White Rabbit(31)



And yet I was thinking about it; I couldn’t think about anything else. The weight of our strange situation built slowly, like a trickle of sand that buried me bit by bit as the hours passed, snuffing out the happiness I’d initially felt. By the time the final credits rolled, I was depressed and off-center, lost in an ugly spiral of insecurity. Back in the lobby, I was feeling worse than ever when Sebastian steered me suddenly away from the exit without warning, pulling me into a photo booth set up alongside some arcade games.

“I’ve been waiting for this all night,” he murmured gruffly as he dragged me down onto the narrow bench beside him, sweeping the curtain closed. He pulled me in for a kiss, and I shifted back, moving his hands away from my waist, my neck. It only took him a second glance to register my expression. “What is it? What’s the matter?”

“Why don’t you want to be my boyfriend?” I blurted the question clumsily, surprising myself with how needful I sounded, and watched as Sebastian’s shoulders sagged. Our relationship was not only undeclared, it was also undefined—a secret that didn’t actually exist. We were like a tree falling in the forest with nobody around … and then maybe we weren’t even really a tree to begin with.

“Rufus—”

“I just want to know why.” I tried to sound firm, secure, but I could hear my own unevenness—my own weakness—and it embarrassed me. Two sentences in, and I was already losing the argument I had started. “You didn’t mind being Lia’s boyfriend, but you don’t want to be mine.”

“This is about Lia?” he asked stupidly, cocking a brow. “I told you—”

“It isn’t about Lia,” I returned with frustration, even though, yes, it was obviously about Lia—at least in part. “This is about … this is about us spending time together. It’s about this, right here, now.” And it was about kissing in the alcove behind the theater, and hiking in the Green Mountains on weekends, and our Skype chats in the middle of the night, and the way he made sure our fingers touched whenever we passed things to each other at meetings for the newspaper. “This is about me not wanting to spend time with anyone else but you, and you saying you don’t want to be my boyfriend.”

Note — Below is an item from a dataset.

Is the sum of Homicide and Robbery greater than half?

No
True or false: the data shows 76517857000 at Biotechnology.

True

It sounded so pitiful that I’d have kicked myself in the face if it were physically possible. Sebastian raked a hand through his short, dark hair, his brow furrowing, and said, “Rufe, you know how I feel. I just … I don’t understand why we need to, you know, put some kind of label on it, or whatever. Why can’t we just be what we are?”

Because I don’t know what we are, I thought, but did not say. Instead, I retorted, “Labels keep things organized. What’s wrong with labels?”

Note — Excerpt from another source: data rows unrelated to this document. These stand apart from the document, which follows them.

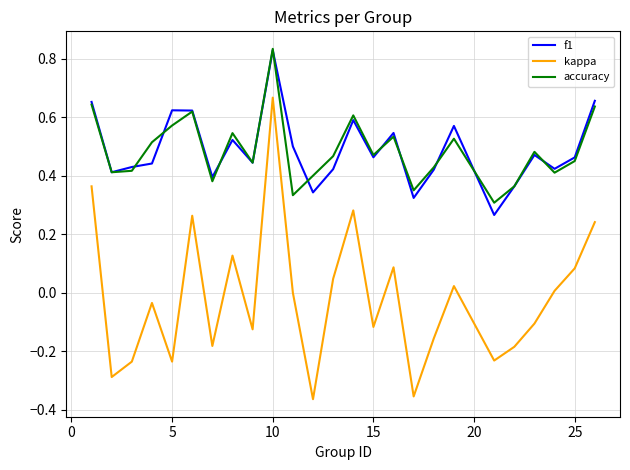

Which series has the largest range (max minus min)?

kappa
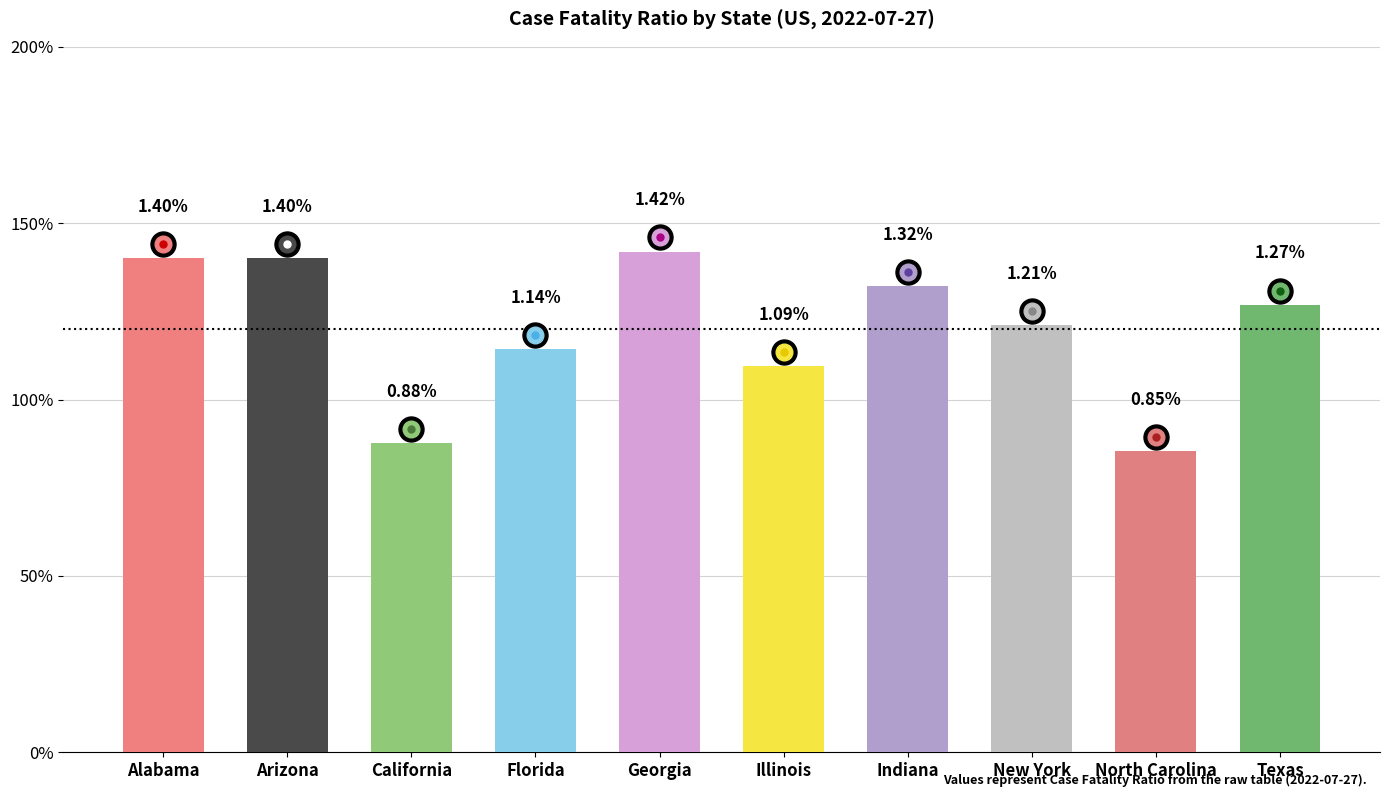

What is the average value?

1.2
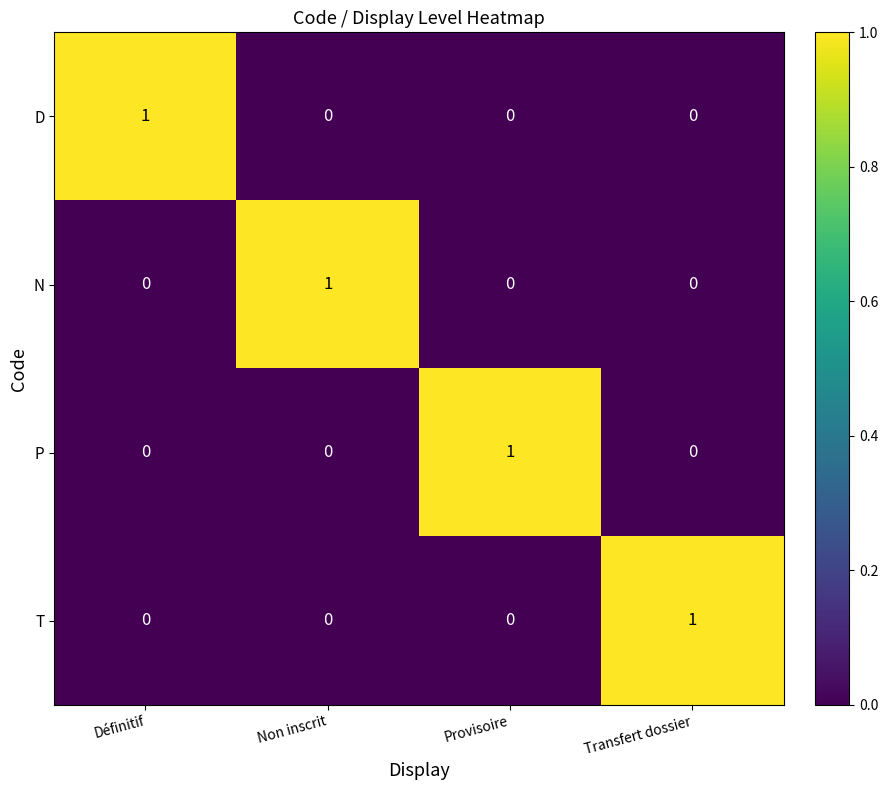

Reading left to right, list all the values displayed in this chart.

D: 1	0	0	0
N: 0	1	0	0
P: 0	0	1	0
T: 0	0	0	1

He sighed. “I just spent the last year wearing one of those—being someone’s boyfriend, dealing with all the drama—and I’m just kinda worn out from it. You get that, right?” It was a leading question, and I provided the nod expected of me, even though I didn’t get it. How could I? I had never been anyone’s boyfriend and couldn’t help taking it personally that his sudden need for a label-free existence coincided precisely with the advent of our relationship. I swallowed my words, not even sure how to speak them out loud, and Sebastian continued, “One of the things I really like about you—about us—is that there’s no pressure, you know? We can just be ourselves.”

“But what do I mean to you?” I persisted, feeling smaller by the second and yet determined to at least not completely fail myself. I hated the way my voice shook, hated how much of my self-esteem actually depended upon his answer. When planning this conversation in my head, I’d envisioned myself resolute and in control, but here I was spiraling and trailing smoke.

“You know what you mean to me.” He moved close again, putting his hand back on my waist, squeezing. The scent of citrus and vetiver embraced me, and I felt my stomach go all gooey. “All the crazy CIA shit we do—getting hall passes at the same time just so we can kiss during school hours, just so I don’t have to wait all day to do it? You know what you mean to me.”

I licked my lips, but I was like a fish on a hook, and he knew it. “I—I just…”

Sebastian put his other hand on my chest and shoved me against the wall of the booth. The air rushed from my lungs and warmth erupted in the pit of my stomach, flooding my extremities. I goggled at him helplessly as his hand prowled its way under my shirt, and when I felt his touch against my flesh, my skin knotted all over with goose bumps and I emitted an embarrassing whimper.

His lips grazed mine—not a kiss, just a promise—and he murmured, “This is the best part of every day, Rufus. This. You really have to ask what you mean to me?”

My willpower was running on its very last fumes, and it took all I had to whisper, “It j-just really m-matters to me. It feels like … I just need to know.”

Sebastian exhaled, and put his forehead to mine, his eyes closed. For a long moment I held my breath, my heart beating so hard it hurt. I needed him to say the right thing … but if he didn’t, what would I do? I wasn’t sure I had the strength to walk away if he insisted on us continuing to Just Be Ourselves—on leaving me to always wonder why, if labels didn’t matter, did it matter so much that we not have one?

Finally, he declared in a low, soft voice, “Okay, Rufe. If it matters to you, then … it matters to me. We can be boyfriends.”